--- Work instructions ---
From the text on nanoparticle applications, reproduce everything from "What I find" down to "charge portable electronics." without changing a word.
***** Passage shown
Here I will cover the applications that have seen unimaginable breakthroughs with nanoparticles in recent years.
Energy
Solar cells are the reservoirs in solar panels that absorb sunlight. Conventionally, these solar cells are made up of crystalline silicon. With the help of nanotechnology, anti-reflection layers can be added to achieve a greater absorption yield.
Current research focuses on thin-layer solar cells made from alternative materials to crystalline silicon, such as copper, indium, selenium, dyes, and various polymers. Polymer solar cells can theoretically produce a high light absorption yield, but are still under ongoing research.
As of the year 2022, solar cell efficiency is around 15-20%. However, quantum dots and nanowires could dramatically raise solar cell efficiencies to over 60%.
Nanoparticles have also breached hydrogen fuel cell innovation through the inclusion of nanostructured electrodes, catalysts, and membranes. In particular, semiconductor nanoparticles are efficient in photocatalytic applications—photoelectrochemical and electrochemical water splitting—because of their fitting band gaps and bandedge positions.
What I find most intriguing by far with the extent nanoparticles have on the energy sector is thermoelectric energy conversion. Semiconductor nanoparticles could utilize waste heat for electricity, such as capturing the heat from vehicles for more mileage, or absorbing human body heat to charge portable electronics.
Medicine
Nanoparticles can deliver drugs into the body at the optimum dosage with astounding efficiency. For instance, a particular iron oxide particle, magnetite (Fe3O4), is commonly used for MRI contrast enhancement, tissue repair, immunoassay, detoxification of biological fluids, hyperthermia, drug delivery, and cell separation. These applications deem iron oxide so favorable because of its high magnetization value, small size, and narrow particle size distribution.
**********
***** Supplied information
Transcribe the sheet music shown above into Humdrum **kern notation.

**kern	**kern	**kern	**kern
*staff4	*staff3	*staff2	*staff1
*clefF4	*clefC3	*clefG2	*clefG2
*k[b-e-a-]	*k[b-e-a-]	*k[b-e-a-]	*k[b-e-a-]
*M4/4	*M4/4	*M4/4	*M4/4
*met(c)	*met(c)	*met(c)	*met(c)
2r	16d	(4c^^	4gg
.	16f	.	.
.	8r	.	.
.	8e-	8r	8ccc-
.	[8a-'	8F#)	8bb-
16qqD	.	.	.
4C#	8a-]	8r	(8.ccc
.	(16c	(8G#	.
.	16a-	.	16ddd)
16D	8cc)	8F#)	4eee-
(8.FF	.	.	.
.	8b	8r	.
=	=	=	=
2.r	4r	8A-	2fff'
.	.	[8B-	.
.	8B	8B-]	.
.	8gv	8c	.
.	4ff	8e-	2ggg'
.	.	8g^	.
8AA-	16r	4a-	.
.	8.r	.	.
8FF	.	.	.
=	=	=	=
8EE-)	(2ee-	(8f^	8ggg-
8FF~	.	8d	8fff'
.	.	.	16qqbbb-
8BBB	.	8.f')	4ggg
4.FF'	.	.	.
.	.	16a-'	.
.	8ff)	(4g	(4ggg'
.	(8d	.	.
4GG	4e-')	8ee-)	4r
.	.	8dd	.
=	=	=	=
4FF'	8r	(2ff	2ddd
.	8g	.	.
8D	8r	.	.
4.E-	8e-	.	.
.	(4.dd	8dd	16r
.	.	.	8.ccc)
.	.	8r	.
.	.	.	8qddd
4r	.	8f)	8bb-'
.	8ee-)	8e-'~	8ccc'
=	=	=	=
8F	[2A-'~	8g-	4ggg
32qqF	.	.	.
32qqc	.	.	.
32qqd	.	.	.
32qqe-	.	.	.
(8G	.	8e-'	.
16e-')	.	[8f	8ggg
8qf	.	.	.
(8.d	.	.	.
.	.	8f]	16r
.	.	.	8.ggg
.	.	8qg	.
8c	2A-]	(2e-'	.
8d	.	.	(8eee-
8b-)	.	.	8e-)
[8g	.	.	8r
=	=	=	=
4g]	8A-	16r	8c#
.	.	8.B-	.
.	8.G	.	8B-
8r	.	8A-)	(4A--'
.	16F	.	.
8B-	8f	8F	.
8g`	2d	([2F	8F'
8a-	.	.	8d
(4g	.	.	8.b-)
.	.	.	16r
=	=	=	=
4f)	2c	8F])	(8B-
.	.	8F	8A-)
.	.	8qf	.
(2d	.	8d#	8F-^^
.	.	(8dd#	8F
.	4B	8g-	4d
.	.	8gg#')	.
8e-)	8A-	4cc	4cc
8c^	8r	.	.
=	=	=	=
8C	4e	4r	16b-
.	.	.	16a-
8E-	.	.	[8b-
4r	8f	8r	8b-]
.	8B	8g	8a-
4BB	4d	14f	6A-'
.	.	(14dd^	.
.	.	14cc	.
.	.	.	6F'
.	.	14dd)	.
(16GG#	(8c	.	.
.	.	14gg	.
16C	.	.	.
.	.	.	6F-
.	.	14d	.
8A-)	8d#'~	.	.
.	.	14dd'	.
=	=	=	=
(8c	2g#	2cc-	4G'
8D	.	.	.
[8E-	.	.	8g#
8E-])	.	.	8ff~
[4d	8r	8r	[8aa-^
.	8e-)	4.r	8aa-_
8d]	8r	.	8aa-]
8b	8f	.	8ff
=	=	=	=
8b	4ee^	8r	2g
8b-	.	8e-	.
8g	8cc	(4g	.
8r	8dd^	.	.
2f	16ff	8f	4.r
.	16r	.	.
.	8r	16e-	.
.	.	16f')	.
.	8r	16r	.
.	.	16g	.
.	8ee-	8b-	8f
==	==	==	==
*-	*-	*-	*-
**********
--- Answer section ---
What I find most intriguing by far with the extent nanoparticles have on the energy sector is thermoelectric energy conversion. Semiconductor nanoparticles could utilize waste heat for electricity, such as capturing the heat from vehicles for more mileage, or absorbing human body heat to charge portable electronics.